**Stored data entries**:

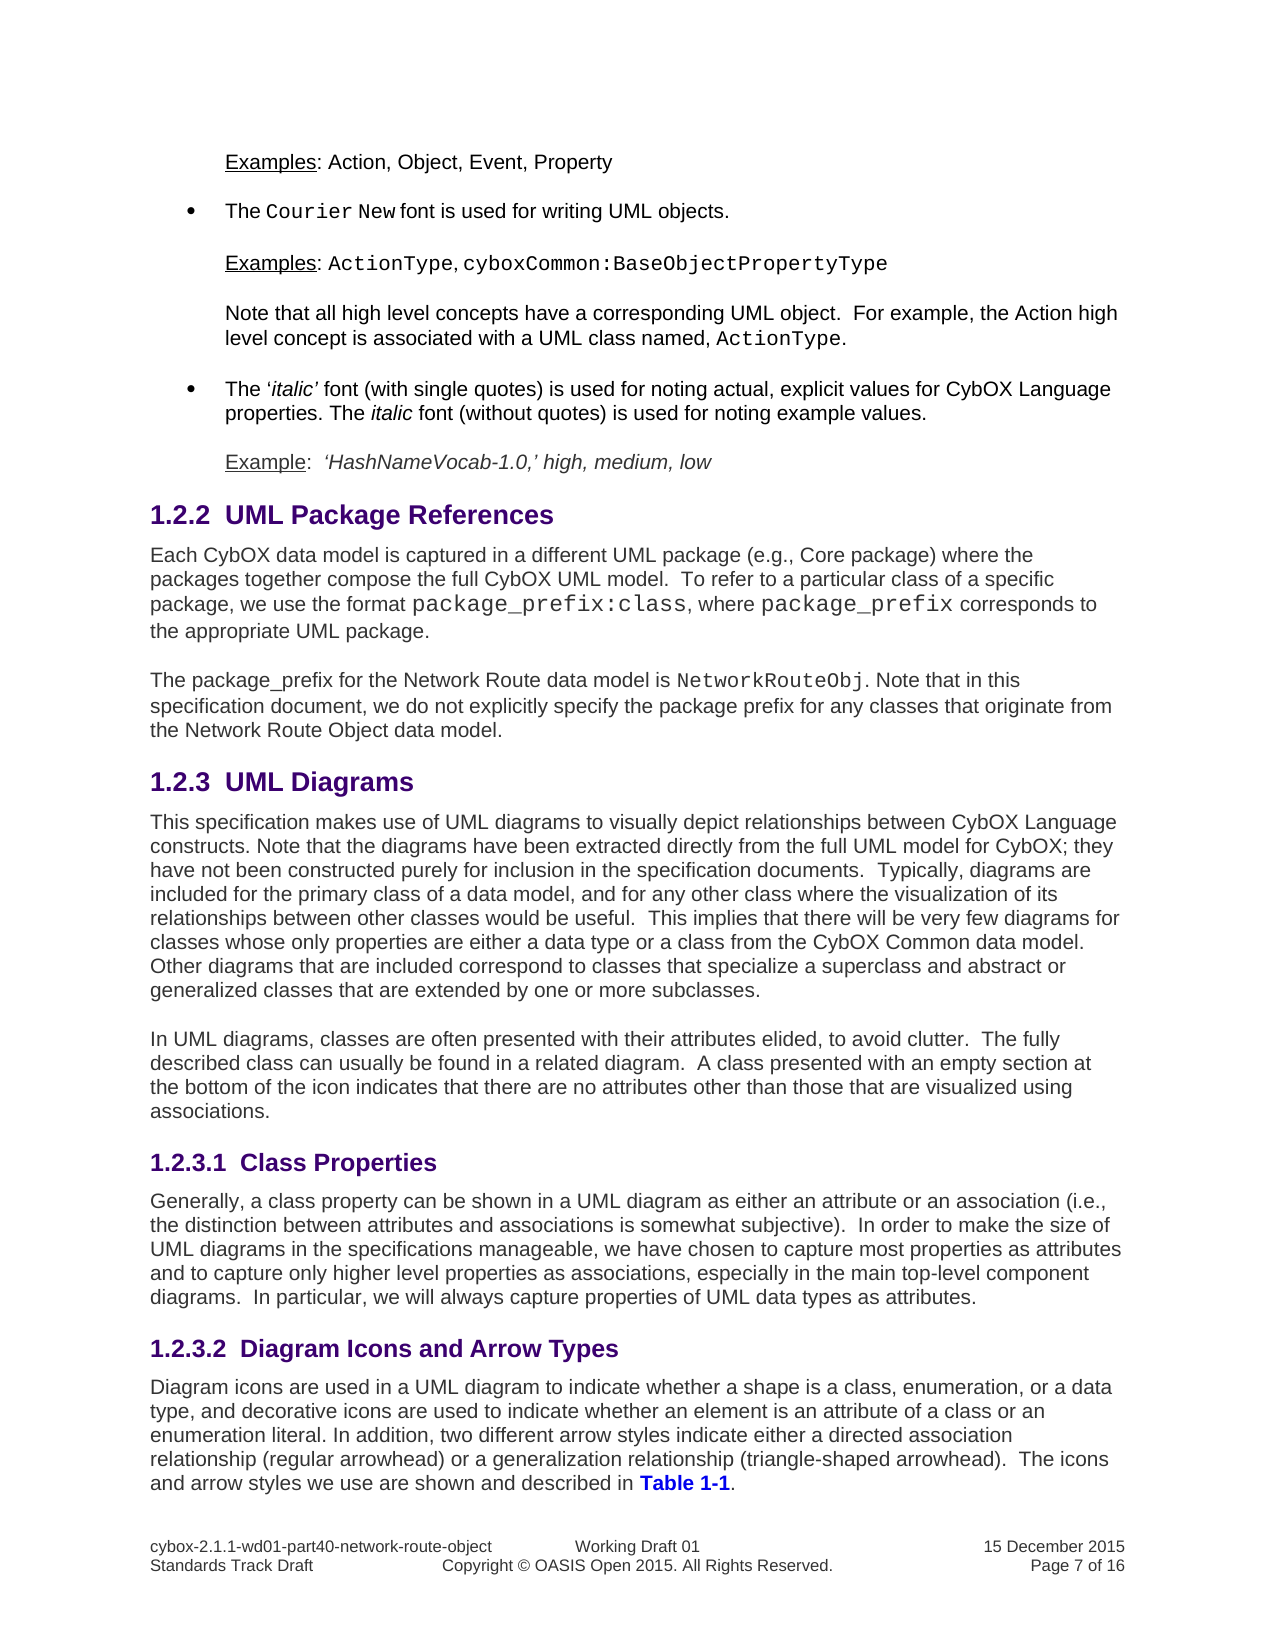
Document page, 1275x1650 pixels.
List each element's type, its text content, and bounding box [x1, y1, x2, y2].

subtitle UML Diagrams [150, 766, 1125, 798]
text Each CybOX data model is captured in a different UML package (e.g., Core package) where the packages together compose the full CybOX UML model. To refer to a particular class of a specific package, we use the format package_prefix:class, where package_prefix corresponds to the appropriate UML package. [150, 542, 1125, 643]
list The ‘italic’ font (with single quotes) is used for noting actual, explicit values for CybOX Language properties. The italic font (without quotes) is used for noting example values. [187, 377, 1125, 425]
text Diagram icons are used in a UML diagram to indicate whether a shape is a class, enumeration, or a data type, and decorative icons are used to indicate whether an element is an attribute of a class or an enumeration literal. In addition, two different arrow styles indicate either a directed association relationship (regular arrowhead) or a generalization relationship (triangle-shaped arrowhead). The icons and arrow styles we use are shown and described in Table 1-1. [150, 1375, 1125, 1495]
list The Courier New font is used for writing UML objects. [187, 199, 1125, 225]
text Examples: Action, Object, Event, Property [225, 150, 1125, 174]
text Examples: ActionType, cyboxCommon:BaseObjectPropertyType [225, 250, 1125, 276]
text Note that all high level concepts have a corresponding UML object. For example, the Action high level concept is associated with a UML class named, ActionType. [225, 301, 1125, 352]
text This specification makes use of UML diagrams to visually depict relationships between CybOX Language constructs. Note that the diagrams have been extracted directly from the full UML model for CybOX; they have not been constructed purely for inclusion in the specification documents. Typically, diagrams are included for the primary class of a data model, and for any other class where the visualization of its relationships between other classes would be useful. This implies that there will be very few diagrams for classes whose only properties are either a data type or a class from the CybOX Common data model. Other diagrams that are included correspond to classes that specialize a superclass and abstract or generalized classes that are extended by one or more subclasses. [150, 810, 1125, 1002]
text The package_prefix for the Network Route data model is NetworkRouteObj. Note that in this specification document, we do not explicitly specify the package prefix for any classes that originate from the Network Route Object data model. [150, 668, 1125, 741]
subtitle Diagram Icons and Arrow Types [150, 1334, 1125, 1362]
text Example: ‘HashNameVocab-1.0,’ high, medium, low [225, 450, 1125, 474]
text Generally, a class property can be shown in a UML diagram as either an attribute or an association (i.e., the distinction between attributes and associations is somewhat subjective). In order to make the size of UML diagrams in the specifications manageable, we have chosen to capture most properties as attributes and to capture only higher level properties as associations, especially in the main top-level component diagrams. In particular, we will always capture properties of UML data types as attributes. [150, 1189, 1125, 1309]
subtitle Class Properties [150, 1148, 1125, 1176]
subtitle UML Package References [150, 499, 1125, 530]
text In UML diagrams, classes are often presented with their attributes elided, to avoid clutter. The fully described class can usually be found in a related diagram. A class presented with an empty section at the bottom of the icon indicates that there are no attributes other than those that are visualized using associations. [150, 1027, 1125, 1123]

**What to do**: With images excluded, write the records above out again exactly.

**Problem solution**:
Document page, 1275x1650 pixels.
List each element's type, its text content, and bounding box [x1, y1, x2, y2].

subtitle UML Diagrams [150, 766, 1125, 798]
text Each CybOX data model is captured in a different UML package (e.g., Core package) where the packages together compose the full CybOX UML model. To refer to a particular class of a specific package, we use the format package_prefix:class, where package_prefix corresponds to the appropriate UML package. [150, 542, 1125, 643]
list The ‘italic’ font (with single quotes) is used for noting actual, explicit values for CybOX Language properties. The italic font (without quotes) is used for noting example values. [187, 377, 1125, 425]
text Diagram icons are used in a UML diagram to indicate whether a shape is a class, enumeration, or a data type, and decorative icons are used to indicate whether an element is an attribute of a class or an enumeration literal. In addition, two different arrow styles indicate either a directed association relationship (regular arrowhead) or a generalization relationship (triangle-shaped arrowhead). The icons and arrow styles we use are shown and described in Table 1-1. [150, 1375, 1125, 1495]
list The Courier New font is used for writing UML objects. [187, 199, 1125, 225]
text Examples: Action, Object, Event, Property [225, 150, 1125, 174]
text Examples: ActionType, cyboxCommon:BaseObjectPropertyType [225, 250, 1125, 276]
text Note that all high level concepts have a corresponding UML object. For example, the Action high level concept is associated with a UML class named, ActionType. [225, 301, 1125, 352]
text This specification makes use of UML diagrams to visually depict relationships between CybOX Language constructs. Note that the diagrams have been extracted directly from the full UML model for CybOX; they have not been constructed purely for inclusion in the specification documents. Typically, diagrams are included for the primary class of a data model, and for any other class where the visualization of its relationships between other classes would be useful. This implies that there will be very few diagrams for classes whose only properties are either a data type or a class from the CybOX Common data model. Other diagrams that are included correspond to classes that specialize a superclass and abstract or generalized classes that are extended by one or more subclasses. [150, 810, 1125, 1002]
text The package_prefix for the Network Route data model is NetworkRouteObj. Note that in this specification document, we do not explicitly specify the package prefix for any classes that originate from the Network Route Object data model. [150, 668, 1125, 741]
subtitle Diagram Icons and Arrow Types [150, 1334, 1125, 1362]
text Example: ‘HashNameVocab-1.0,’ high, medium, low [225, 450, 1125, 474]
text Generally, a class property can be shown in a UML diagram as either an attribute or an association (i.e., the distinction between attributes and associations is somewhat subjective). In order to make the size of UML diagrams in the specifications manageable, we have chosen to capture most properties as attributes and to capture only higher level properties as associations, especially in the main top-level component diagrams. In particular, we will always capture properties of UML data types as attributes. [150, 1189, 1125, 1309]
subtitle Class Properties [150, 1148, 1125, 1176]
subtitle UML Package References [150, 499, 1125, 530]
text In UML diagrams, classes are often presented with their attributes elided, to avoid clutter. The fully described class can usually be found in a related diagram. A class presented with an empty section at the bottom of the icon indicates that there are no attributes other than those that are visualized using associations. [150, 1027, 1125, 1123]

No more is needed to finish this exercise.